FIG. 1 is a block diagram of a target guidance bank angle setting unit of an automatic guidance flight system for an aircraft according to an embodiment of the present invention.

FIG. 2 is an explanatory diagram showing an example of a guidance flight course.

FIG. 3 is a block diagram of a target guidance bank angle setting unit of the aircraft automatic guidance flight system according to the related art.

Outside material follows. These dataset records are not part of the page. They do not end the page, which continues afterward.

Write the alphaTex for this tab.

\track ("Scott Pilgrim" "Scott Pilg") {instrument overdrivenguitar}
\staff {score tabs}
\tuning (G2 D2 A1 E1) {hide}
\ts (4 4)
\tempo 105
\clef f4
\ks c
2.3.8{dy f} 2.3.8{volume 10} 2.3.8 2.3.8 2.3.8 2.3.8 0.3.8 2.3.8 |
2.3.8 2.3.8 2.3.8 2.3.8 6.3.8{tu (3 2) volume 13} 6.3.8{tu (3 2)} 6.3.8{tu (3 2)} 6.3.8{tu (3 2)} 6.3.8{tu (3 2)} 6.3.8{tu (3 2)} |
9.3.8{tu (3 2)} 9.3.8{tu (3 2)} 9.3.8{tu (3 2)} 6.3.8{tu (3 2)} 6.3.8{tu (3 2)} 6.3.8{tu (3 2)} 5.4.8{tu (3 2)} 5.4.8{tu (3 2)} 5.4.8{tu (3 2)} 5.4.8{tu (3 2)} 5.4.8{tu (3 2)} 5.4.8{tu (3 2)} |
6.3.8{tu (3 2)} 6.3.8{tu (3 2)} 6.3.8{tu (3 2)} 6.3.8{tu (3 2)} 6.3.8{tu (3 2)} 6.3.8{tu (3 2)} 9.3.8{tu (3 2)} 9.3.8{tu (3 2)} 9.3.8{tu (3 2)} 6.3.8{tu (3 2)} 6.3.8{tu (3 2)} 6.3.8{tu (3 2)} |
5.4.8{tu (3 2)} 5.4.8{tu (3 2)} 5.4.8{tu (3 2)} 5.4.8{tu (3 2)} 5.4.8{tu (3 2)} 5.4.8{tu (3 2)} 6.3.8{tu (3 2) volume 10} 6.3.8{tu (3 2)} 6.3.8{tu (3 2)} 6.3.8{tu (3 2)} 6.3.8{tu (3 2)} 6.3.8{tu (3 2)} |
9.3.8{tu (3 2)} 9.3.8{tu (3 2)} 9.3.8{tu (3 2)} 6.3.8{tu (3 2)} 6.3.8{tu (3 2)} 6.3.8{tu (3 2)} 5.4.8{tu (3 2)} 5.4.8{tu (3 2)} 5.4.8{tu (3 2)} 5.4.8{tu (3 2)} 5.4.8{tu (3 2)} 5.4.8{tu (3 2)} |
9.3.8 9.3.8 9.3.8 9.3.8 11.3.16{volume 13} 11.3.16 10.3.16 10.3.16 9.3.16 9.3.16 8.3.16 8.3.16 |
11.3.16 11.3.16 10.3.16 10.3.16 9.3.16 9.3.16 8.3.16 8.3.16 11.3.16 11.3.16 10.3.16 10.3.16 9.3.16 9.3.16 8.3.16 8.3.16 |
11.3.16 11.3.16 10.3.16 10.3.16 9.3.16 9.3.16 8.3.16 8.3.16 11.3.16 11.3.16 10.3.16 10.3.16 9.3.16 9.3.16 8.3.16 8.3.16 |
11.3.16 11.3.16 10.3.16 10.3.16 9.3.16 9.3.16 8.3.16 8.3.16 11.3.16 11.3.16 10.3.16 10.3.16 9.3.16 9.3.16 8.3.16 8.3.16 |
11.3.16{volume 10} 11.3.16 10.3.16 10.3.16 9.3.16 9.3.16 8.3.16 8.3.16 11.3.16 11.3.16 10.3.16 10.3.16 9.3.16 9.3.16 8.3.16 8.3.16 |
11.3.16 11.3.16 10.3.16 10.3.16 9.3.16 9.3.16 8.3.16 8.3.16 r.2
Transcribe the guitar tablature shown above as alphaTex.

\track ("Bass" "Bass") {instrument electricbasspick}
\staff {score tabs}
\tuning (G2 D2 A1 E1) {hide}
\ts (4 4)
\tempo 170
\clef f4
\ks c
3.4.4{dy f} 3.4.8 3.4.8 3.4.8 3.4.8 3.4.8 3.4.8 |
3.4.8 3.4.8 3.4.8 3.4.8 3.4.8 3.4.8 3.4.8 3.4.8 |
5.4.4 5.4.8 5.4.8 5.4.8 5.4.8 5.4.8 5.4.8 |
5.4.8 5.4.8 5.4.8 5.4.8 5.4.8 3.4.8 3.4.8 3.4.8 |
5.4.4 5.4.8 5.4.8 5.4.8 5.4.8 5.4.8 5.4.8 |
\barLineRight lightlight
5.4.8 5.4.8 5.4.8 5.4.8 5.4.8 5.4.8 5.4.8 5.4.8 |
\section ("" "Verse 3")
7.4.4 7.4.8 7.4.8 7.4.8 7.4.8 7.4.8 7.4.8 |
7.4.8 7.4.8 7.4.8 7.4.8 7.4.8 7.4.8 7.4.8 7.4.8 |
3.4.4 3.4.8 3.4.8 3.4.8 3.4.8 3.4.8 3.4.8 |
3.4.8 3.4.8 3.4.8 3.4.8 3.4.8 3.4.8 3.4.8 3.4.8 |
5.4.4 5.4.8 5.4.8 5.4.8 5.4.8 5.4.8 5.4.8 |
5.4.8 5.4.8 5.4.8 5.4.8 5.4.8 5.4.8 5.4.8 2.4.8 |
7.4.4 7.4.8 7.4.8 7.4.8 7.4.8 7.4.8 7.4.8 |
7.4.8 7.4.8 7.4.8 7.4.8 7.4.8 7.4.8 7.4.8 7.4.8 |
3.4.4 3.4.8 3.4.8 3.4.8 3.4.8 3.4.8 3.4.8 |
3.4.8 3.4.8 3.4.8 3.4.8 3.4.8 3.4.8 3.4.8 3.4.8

FIG. 4 is an explanatory diagram showing an external force acting on the aircraft during turning.

[Explanation of symbols]

 Reference Signs List 1 speed ratio calculation unit 2, 3 multiplication unit 4 arctangent function calculation unit 5 guidance bank angle calculation unit 6 limiter 7 flight speed 8 limit value 9 straight course azimuth angle 10 course deviation angle 11 nose azimuth angle 12 fuselage advancing direction 13 Guidance bank angle 14 Target guidance bank angle 21 Turning course 22 Straight course 23 Guidance flight course

──────────────────────────────────────────────────続 き Continuation of front page (72) Inventor Naoyuki Yamashita Nagoya Aerospace System Works, Mitsubishi Heavy Industries, Ltd. 10 Oecho, Minato-ku, Nagoya-shi, Aichi (56) References JP-A-60-25896 (JP, A JP-A-5-69896 (JP, A) JP-A-4-254294 (JP, A) JP-A-62-221996 (JP, A) JP-A-55-19675 (JP, A) (58) Field (Int.Cl. ⁷ , DB name) G05D 1/10 B64C 13/18

Claims (1)

(57) [Claims] 1. A first calculation unit for calculating a guidance bank angle based on data representing a flight state of an aircraft, a flight speed of the aircraft is input, the flight speed is set, and the flight speed and a turning course are set. corrected by the ratio between the initial flight speed in, the flight speed after the correction, the handed
Divide the predetermined turn rate when setting the round course by the acceleration of gravity.
Multiplied by the predetermined turning rate conversion coefficient
A second arithmetic unit for determining a bank angle for holding the turning radius of the orbiting course by the arctangent function operation for inputs and said bank angle and the induction bank angle, the induction bank angle , and wherein to limit the bank angle as a limit value, with a target induced bank angle setting unit and a limiter unit for outputting as a target derived bank angle for the aircraft to track the pre Ki旋 times course Guided aircraft flight system.